* TEXT SECTION *

I have the same problems with TIMIT and Librispeech-10h corpus. But even worse, I nearly got nothing for the decode results with _w2vugenerate.py. There is only one phone in a line for the result valid.txt of Librispeech-10h. Do you know how to fix this ……
I have not experienced this issue. For me, the output all follows a certain pattern (probably of the LM) but seems to have completely ignored the acoustic features:
sil hh iy z sil b eh sil s iy ah l ah ng ah sil m oy sil t f ih n dh ah z ih z sil d aa sil m aa r sil sil hh iy t m sil p er sil k er ih w ih sil g eh v m ih dx ae n sil z ih z ah sil k ih sil ch eh v iy s ih m sil k y uw n hh eh r w eh sil s sil sil hh iy ih s sil d l uw y uw l sil ch ay n ih hh ae sil r ih k l sil sil hh iy m aa r ah sil d ih z t uw n ah sil k s sil eh dx ah l z w ah l iy sil t l ih sil k n l t ih l ah sil k er sil sil hh iy t aa r l ae n sil g r l ng sil ah sil p iy n sil g r iy ng sil z ih s sil b ih dh ah sil b uw s t aa l hh eh s sil sil hh iy ih n sil iy er t s ey sil k uw sil jh aa sil t ah sil k l ay er z aa er s sil k aa r s eh m iy s ng sil sil s iy t ow l sil t er s sil k ah m l ay l f iy uw iy r iy v w aa n dh ah t aa l er sil m ih dx ah n ih sil sil hh iy sil t r uw ng z iy aa l ah n d ih f er sil b l er sil d er l iy t ae n sil ah sil k jh aa s sil sil hh ih n g hh aw n sil g eh m er ih n sil t er m y uw ng sil k sil t ay ih sil k w eh ih n z ih sil k ah sil b l aa sil d eh dx er v er r ih dx ah sil k ih s sil k m sil p eh sil
Hi @JeromeNi @JINGZIjingzi, I tried upto data preparation "zsh scripts/prepare_text.sh language /path/to/text/file /output/dir". later i put the code under data, models, tasks into fairseq's corresponding directories and changed init.py under those directories. But I'm not able to solve this error please give any suggestions and what extra changes needed to run this code.

* EXERCISE DIRECTIONS *
From the forum thread above, list the directories whose code the last post says was placed into fairseq's corresponding directories.

* GIVEN RECORDS *
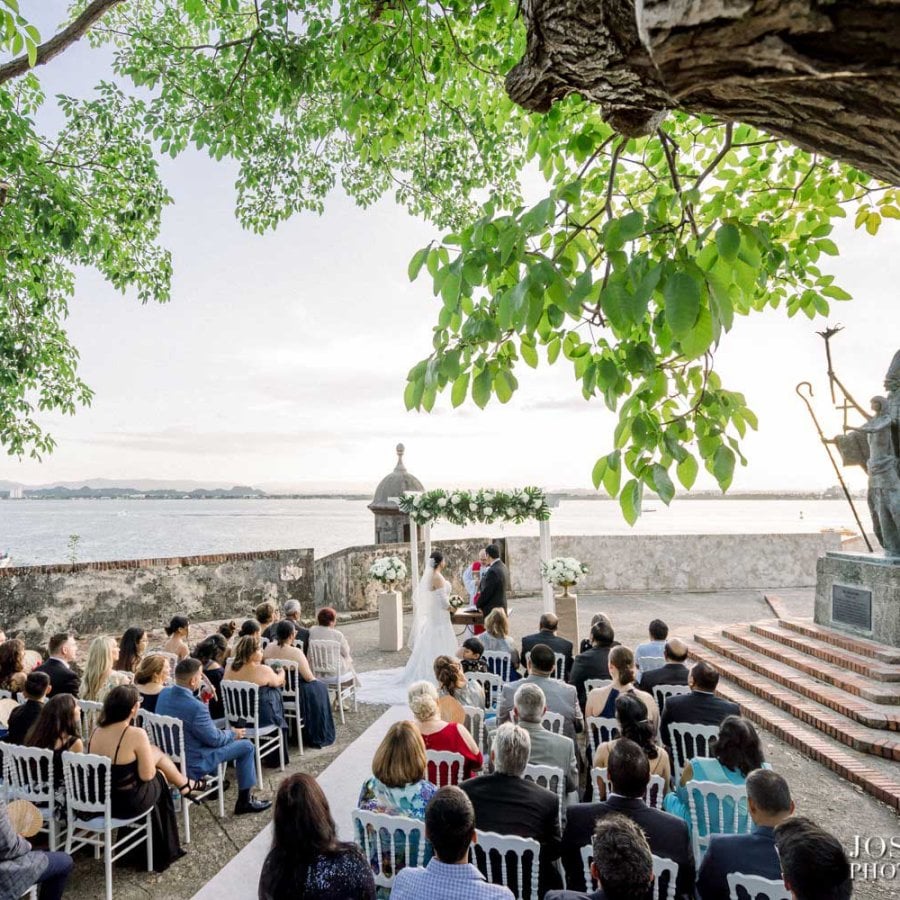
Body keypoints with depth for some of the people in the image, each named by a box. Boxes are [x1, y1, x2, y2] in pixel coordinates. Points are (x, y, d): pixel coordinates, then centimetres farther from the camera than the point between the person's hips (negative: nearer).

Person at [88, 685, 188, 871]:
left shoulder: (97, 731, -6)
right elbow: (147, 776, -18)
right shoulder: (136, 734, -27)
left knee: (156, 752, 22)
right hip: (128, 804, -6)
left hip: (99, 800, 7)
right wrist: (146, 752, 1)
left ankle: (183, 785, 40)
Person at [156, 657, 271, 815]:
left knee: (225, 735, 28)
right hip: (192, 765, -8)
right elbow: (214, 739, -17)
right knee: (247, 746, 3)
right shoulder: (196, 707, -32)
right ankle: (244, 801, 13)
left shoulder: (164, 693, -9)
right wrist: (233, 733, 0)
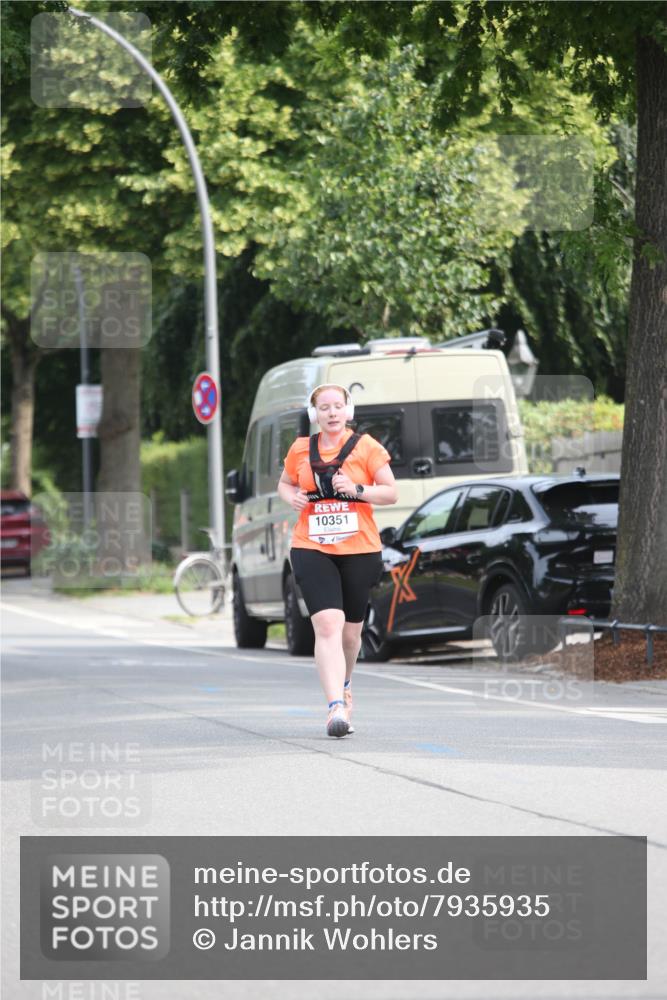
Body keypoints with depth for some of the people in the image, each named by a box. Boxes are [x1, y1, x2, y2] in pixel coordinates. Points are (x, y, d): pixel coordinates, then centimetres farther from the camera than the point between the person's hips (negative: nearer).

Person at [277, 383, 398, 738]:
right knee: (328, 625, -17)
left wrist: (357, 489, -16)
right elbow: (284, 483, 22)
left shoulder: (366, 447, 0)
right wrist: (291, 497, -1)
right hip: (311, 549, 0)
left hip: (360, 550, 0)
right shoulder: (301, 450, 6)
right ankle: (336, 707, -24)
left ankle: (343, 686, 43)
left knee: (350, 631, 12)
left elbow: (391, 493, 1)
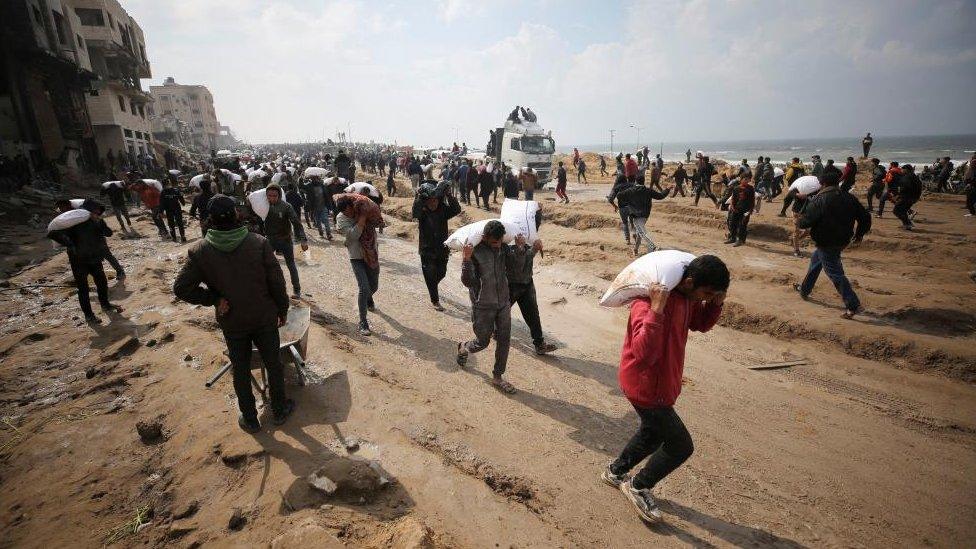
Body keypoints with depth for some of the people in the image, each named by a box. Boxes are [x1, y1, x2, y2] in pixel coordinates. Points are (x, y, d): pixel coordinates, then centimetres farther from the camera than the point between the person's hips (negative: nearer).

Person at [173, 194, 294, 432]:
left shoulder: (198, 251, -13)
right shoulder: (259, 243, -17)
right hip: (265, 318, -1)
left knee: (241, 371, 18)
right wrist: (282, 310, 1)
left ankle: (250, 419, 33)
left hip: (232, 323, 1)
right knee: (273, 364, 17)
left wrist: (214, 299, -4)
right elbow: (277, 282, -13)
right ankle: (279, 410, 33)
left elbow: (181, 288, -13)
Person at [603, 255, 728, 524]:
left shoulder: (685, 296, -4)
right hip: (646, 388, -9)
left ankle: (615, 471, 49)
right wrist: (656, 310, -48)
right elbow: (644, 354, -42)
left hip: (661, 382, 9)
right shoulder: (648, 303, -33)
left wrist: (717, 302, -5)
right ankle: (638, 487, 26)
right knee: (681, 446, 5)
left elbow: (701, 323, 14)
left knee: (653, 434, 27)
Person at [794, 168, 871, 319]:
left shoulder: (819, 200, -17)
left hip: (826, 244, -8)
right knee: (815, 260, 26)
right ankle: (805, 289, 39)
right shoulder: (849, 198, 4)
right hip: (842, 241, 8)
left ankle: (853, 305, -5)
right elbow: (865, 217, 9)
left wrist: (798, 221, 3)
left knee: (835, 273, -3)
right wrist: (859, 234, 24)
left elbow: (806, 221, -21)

* FINISHED EXERCISE *
data, models, tasks